— Tasks and exercises —
1. List every bit string that the essay on pattern and randomness describes.
2. In the essay on pattern and randomness, what is randomness compared to when it is called a statistical parameter that makes no sense for a single experiment?
3. Extend the essay on pattern and randomness, picking up after its last sentence.

— Text block —
──────────────────────────────
# Algorithmic Information

### Pattern and Randomness

(Oct 22, 2019)

Everytime we talk about Emergence, there is a notion of a pattern, something that we consider favourable, that eventually comes into existence by the complex interactions and dynamics of the system in question. On the other hand, the word ‘random’ typically represents the opposite of ‘pattern’. Or does it?

I argue here, randomness is an emergent property. Say I got {H,H,H} on 3 successive coin tosses, I can interpret the coin as 100% biases. But it can also happen to be one of those 8 possibilities that showed up in this Universe, while the other 7 cases were swept under the rug of the many-World’s interpretation of a measurement (albeit classical). Whether it is actually unbiased cannot be understood from a few trials unless the law of large numbers comes into play, i.e. until the prefect ideal probability distribution is at least captured in some approximation in the statistics. Randomness is a statistical parameter, making no sense for a single experiment, like the temperature of an individual atom. Often, randomness is associated with the entropy of the microstate. 3 Heads has higher order and less surprise than 2 Heads and 1 Tail. But that assumes the coin is unbiased as a prior. What if we want to understand the property of the system itself? For example, if we are looking for radio signals from extra-terrestrial life, or decodings the heiroglyphs of an ancient civilization? How would we distinguish a random signal from a non-random one? The entropy of a bitstring also deals with how much information can be communicated via it, or in the Kolmogorov sense, if it can be compressed and later decompressed with a wrapper semantic overhead. Let’s assume a situation where I tell a friend that I would either send a string of 1s if the answer if yes, or a string of equal 1s and 0s if the answer is no. Assuming no noise in the channel, now, the meaning of the word random loses it’s entropic context, as here, a string with 75% 1s would be more near to a random message.
──────────────────────────────
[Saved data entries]
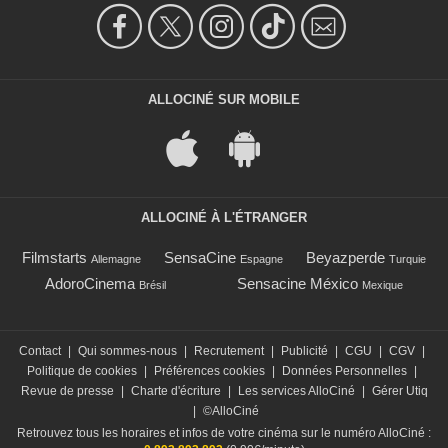
ALLOCINÉ SUR MOBILE
ALLOCINÉ À L'ÉTRANGER
Filmstarts
SensaCine
Beyazperde
Allemagne
Espagne
Turquie
AdoroCinema
Sensacine México
Brésil
Mexique
Contact
|
Qui sommes-nous
|
Recrutement
|
Publicité
|
CGU
|
CGV
|
Politique de cookies
|
Préférences cookies
|
Données Personnelles
|
Revue de presse
|
Charte d'écriture
|
Les services AlloCiné
|
Gérer Utiq
|
©AlloCiné
Retrouvez tous les horaires et infos de votre cinéma sur le numéro AlloCiné :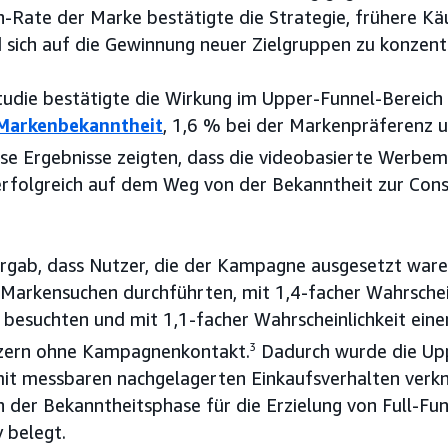
Rate der Marke bestätigte die Strategie, frühere Kä
 sich auf die Gewinnung neuer Zielgruppen zu konzentr
udie bestätigte die Wirkung im Upper-Funnel-Bereich
Markenbekanntheit
, 1,6 % bei der Markenpräferenz u
se Ergebnisse zeigten, dass die videobasierte Werbemi
erfolgreich auf dem Weg von der Bekanntheit zur Cons
rgab, dass Nutzer, die der Kampagne ausgesetzt waren
 Markensuchen durchführten, mit 1,4-facher Wahrschein
 besuchten und mit 1,1-facher Wahrscheinlichkeit eine
tzern ohne Kampagnenkontakt.
3
Dadurch wurde die Up
 mit messbaren nachgelagerten Einkaufsverhalten verk
 der Bekanntheitsphase für die Erzielung von Full-Fu
 belegt.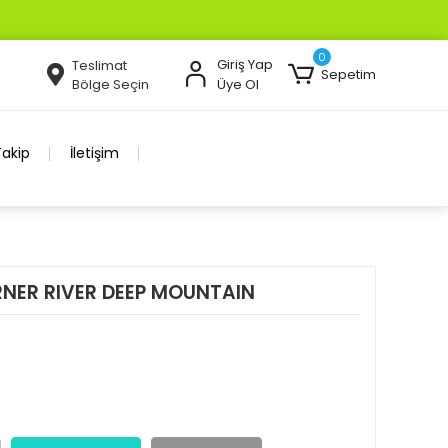
0
Giriş Yap
Teslimat
Sepetim
Bölge Seçin
Üye Ol
Takip
İletişim
RNER RIVER DEEP MOUNTAIN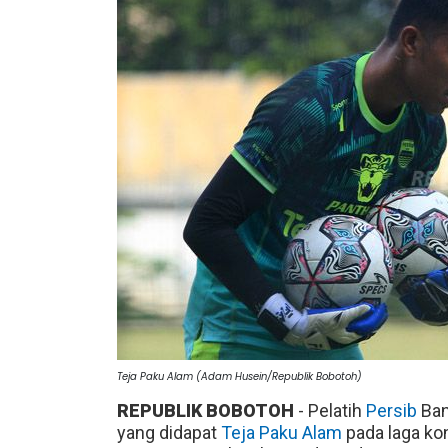
Teja Paku Alam (Adam Husein/Republik Bobotoh)
REPUBLIK BOBOTOH
- Pelatih
Persib
Ban
yang didapat
Teja Paku Alam
pada laga ko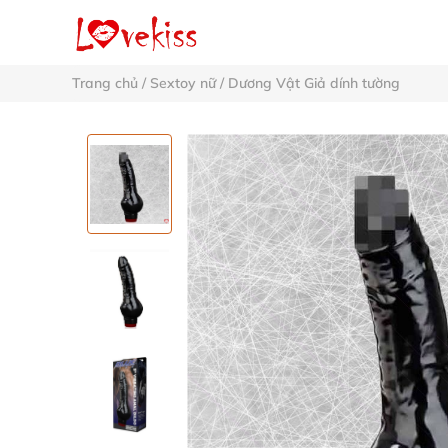
Trang chủ
/
Sextoy nữ
/
Dương Vật Giả dính tường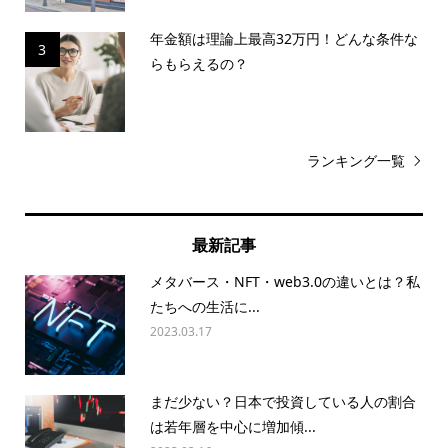
年金額は理論上最高32万円！どんな条件な
3
らもらえるの？
ランキング一覧
最新記事
メタバース・NFT・web3.0の違いとは？私
たちへの生活に...
2023.03.17
まだ少ない？日本で投資している人の割合
は若年層を中心に増加傾...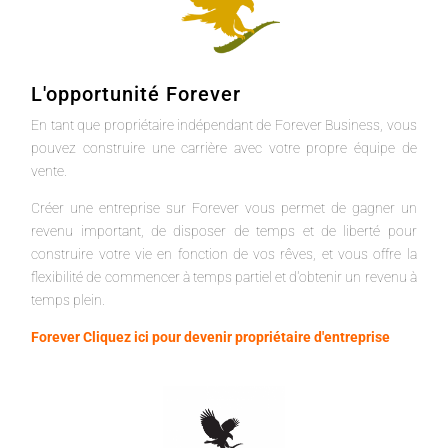
L'opportunité Forever
En tant que propriétaire indépendant de Forever Business, vous
pouvez construire une carrière avec votre propre équipe de
vente.
Créer une entreprise sur Forever vous permet de gagner un
revenu important, de disposer de temps et de liberté pour
construire votre vie en fonction de vos rêves, et vous offre la
flexibilité de commencer à temps partiel et d'obtenir un revenu à
temps plein.
Forever Cliquez ici pour devenir propriétaire d'entreprise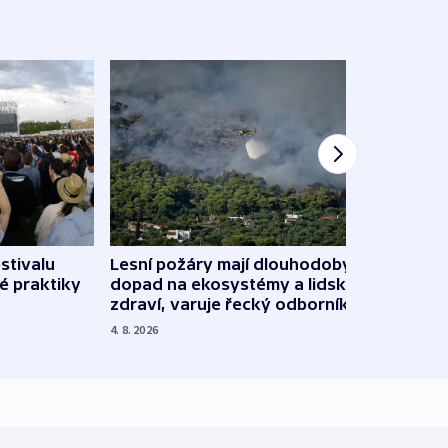
stivalu
Lesní požáry mají dlouhodobý
Ukraj
é praktiky
dopad na ekosystémy a lidské
Franc
zdraví, varuje řecký odborník
požá
4. 8. 2026
3. 8. 20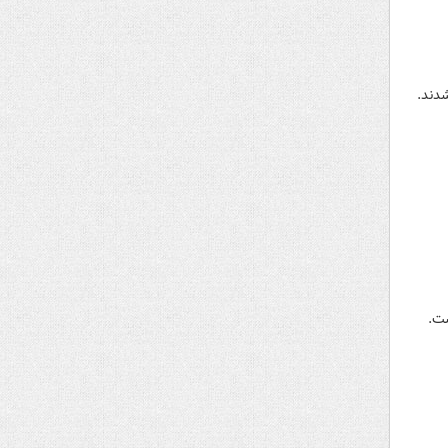
دند.
ست.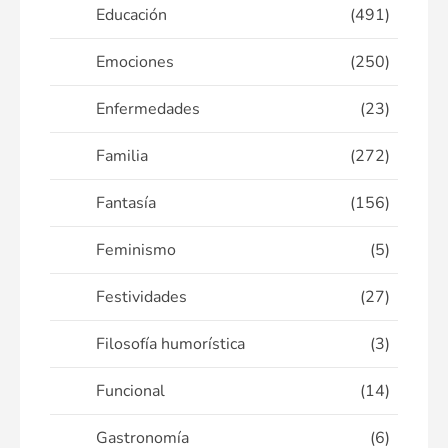
Educación
(491)
Emociones
(250)
Enfermedades
(23)
Familia
(272)
Fantasía
(156)
Feminismo
(5)
Festividades
(27)
Filosofía humorística
(3)
Funcional
(14)
Gastronomía
(6)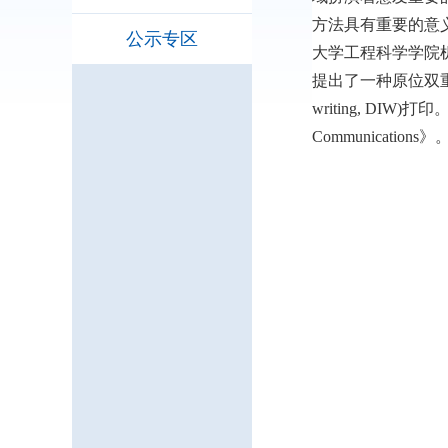
方法具有重要的意
公示专区
大学工程科学学院机
提出了一种原位双重加热
writing, DIW)打印。成
Communications》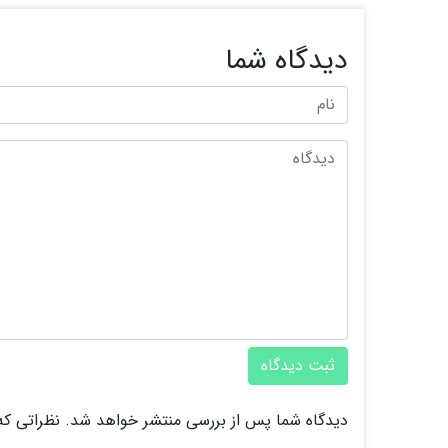
دیدگاه شما
ثبت دیدگاه
دیدگاه شما پس از بررسی منتشر خواهد شد. نظراتی که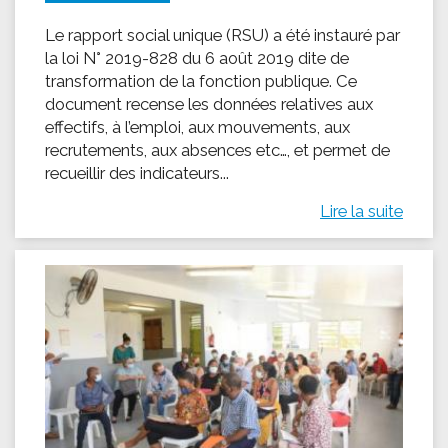
Le rapport social unique (RSU) a été instauré par
la loi N° 2019-828 du 6 août 2019 dite de
transformation de la fonction publique. Ce
document recense les données relatives aux
effectifs, à l’emploi, aux mouvements, aux
recrutements, aux absences etc…, et permet de
recueillir des indicateurs...
Lire la suite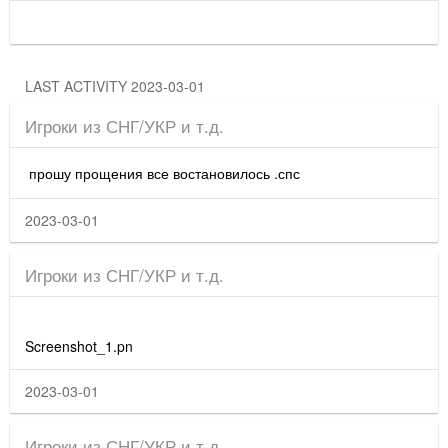
LAST ACTIVITY 2023-03-01
Игроки из СНГ/УКР и т.д.
прошу прощения все востановилось .спс
2023-03-01
Игроки из СНГ/УКР и т.д.
Screenshot_1.pn
2023-03-01
Игроки из СНГ/УКР и т.д.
──────────────────────────────
— Answers given —
1.
- a string of 1s
- a string of equal 1s and 0s
- a string with 75% 1s

2. The temperature of an individual atom.

3.
Is pattern also an emergent parameter? Is it a statistical low entropy configuration or a collection of semantically meaning states?

- Arguments against the 1st idea: based on how we semantically understand something, a higher entropy system can show more pattern. E.g. a program in BrainFuck printing 1s forever will have less algorithmic entropy than a program in C++ generating the Fibonacci series due to the inherent non-rationality of te golden mean; or a C++ code for 1s would have lower entropy than a BrainFuck code for golden mean; even though it should depend on the semantics of the language for the compiler, like an english sentence has lower entropy than a japanese sentence due to the higher number of japanese alphabets.
- Arguments against the 2nd idea: if something has semantic meaning, it should be reducible to a cost function for which a pattern would give a higher score than a random input. For a program/language, it would be syntactic correctness, e.g. grammarly. But still the association to the application is missing, the same problem as with shannon information metric.

### Fascination with Fractals

(Oct 22, 2019)

Why are fractals so ubiquitous in Nature than Euclidian geometry? What property of fractals make them so favourable for these blueprints? I like to approach this from 2 different angles.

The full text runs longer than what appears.